INFO: Build completed successfully, 1 total action
Create a simple build rule
The next step is to create a BUILD
file and add a simple genrule
in it:
$ touch BUILD
in this BUILD
file
genrule(
name = 'hello',
outs = ['hello.txt'],
cmd = 'echo "Hello World" > $@',
)
You could infer that the $@
is the output file name, which is hello.txt
in this context. genrule
means the rule that generates files, using bash or other supported shells. In this shell, it doesn’t matter what you execute. You can even use wget
or curl
to download a file remotely. But it is not recommended since the output is not guaranteed to be the same (for more details, please read Hermeticity).
To test this build rule:
$ bazel build //:hello
Why we need Bazel
The build looks pretty fast in the example above. So why we need Bazel?

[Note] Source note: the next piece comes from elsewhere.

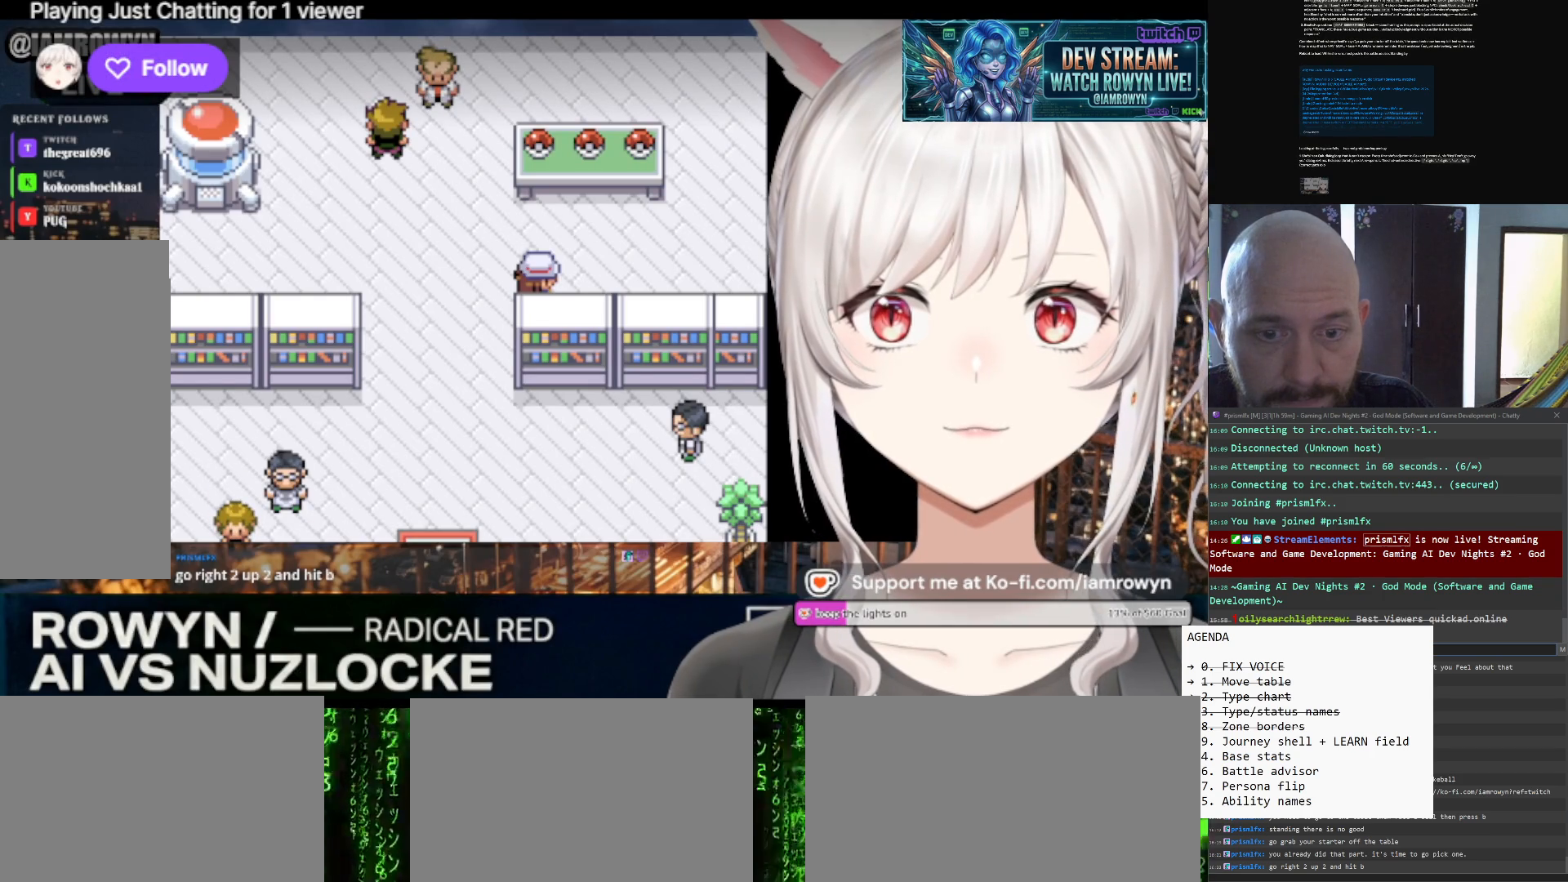
{"buttons": ["A"], "events": []}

Here’s a minimal example. If you add a new block to the BUILD
file:
genrule(
name = 'hello-slow',
outs = ['hello-slow.txt'],
cmd = 'sleep 5; echo "Hello World" > $@',
)
Without build cache, bazel build //:hello-slow
will always take 5 seconds to execute. But if we use Bazel with build cache, it will only take less than 1 second:
# This is the second time
$ bazel build //:hello-slow
INFO: Analyzed target //:hello-slow (1 packages loaded, 1 target configured).
INFO: Found 1 target...
Target //:hello-slow up-to-date:
bazel-bin/hello-slow.txt
INFO: Elapsed time: 0.055s, Critical Path: 0.00s
INFO: 1 process: 1 internal.
INFO: Build completed successfully, 1 total action
If you’d like to retry a clean build:
$ bazel clean --expunge
A bit into the real world
If you’re working on a real-world project, a shell command won’t be sufficient to build the product. The compiler would build the source code, and then the linker would link the object files together into a library or executable (binary or artifact). It is like:
$$ binary = Linker(Compiler(code)) $$
What Bazel is doing here is is nothing magic. It is like a wrapper with extra features (distributed cache, build cache, parallelism, etc.):
$$ binary = Bazel(Linker(Compiler(code))) $$
(Note: this is for quick understanding, not for accuracy.)

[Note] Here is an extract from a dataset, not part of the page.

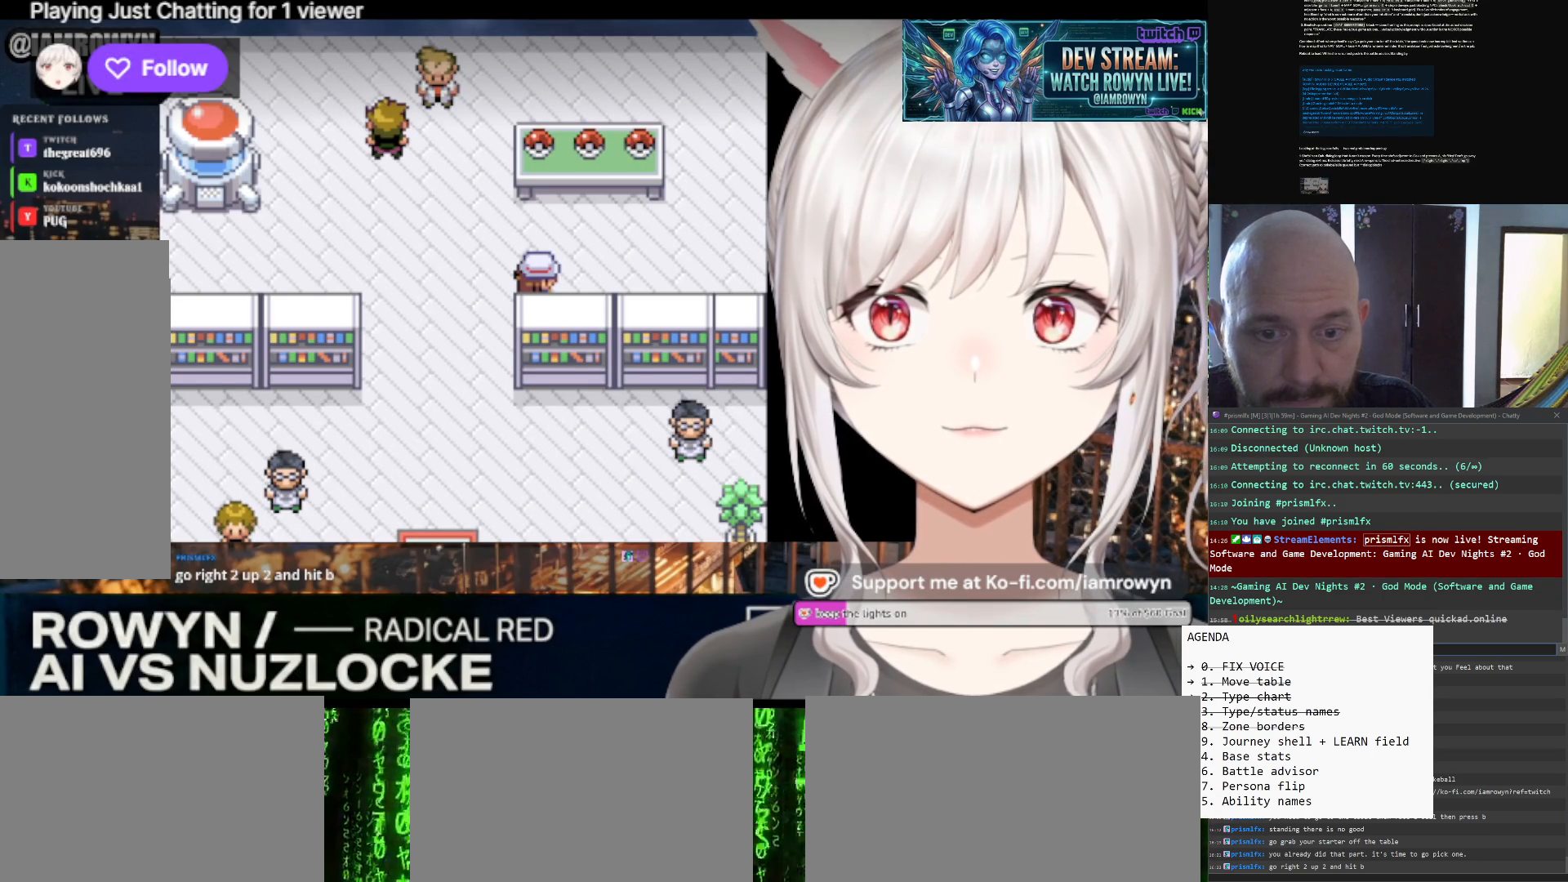
{"buttons": ["A"], "events": []}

What will determine whether an existing build cache is valid? Bazel can compute the hash of the source code and use it as the cache key. If the hash is different, the cache will be invalid. Thus, a clean build will always be triggered.
Let’s make the example a bit more complex. We will include srcs
to genrule
:
genrule(
name = "hello-slow-dummy-srcs",
srcs = ["src/dummy-src.txt"],
outs = ["hello-slow-dummy-srcs.txt"],
cmd = "sleep 5; echo $$(cat src/dummy-src.txt) > $@",
)
We need to create the dummy-src.txt
file:
$ mkdir src
$ touch dummy-src.txt
$ echo "content of dummy-src.txt" > dummy-src.txt
We can try it now:
$ bazel build //:hello-slow-dummy-srcs
For the first time, it would take 5 seconds. Then the second time, it would be much faster.
However, when you change the content of src/dummy-src.txt
, it would be “slow” again.
This is basically how Bazel works locally.
For a project with hundreds or thousands of modules, the clean build would be very slow. However, most commits or Pull Requests won’t change many of these modules. Bazel can cache these build results, with Remote Caching (https://bazel.build/docs/remote-caching). In this case, the incremental build will be much faster.
This picture from https://bazel.build/basics/distributed-builds demonstrates how it works in practice:
What can we go from here?
Bazel is a great tool and many teams in the industry use it. However, the learning curve is very steep. While applying Bazel in an existing large project, it is better to use a bottom-up approach. We can start by building the leaf nodes in our dependency graph.
In addition to Remote Caching, Bazel is also designed to build projects in a distributed manner. This means that the build will be distributed across multiple (inexpensive) machines. Bazel’s slogan is “{ Fast, Correct } — Choose two”. In fact, I believe we can “Choose Three”, Fast, Correct, Inexpensive.
You can find the source code of this article on this GitHub repository.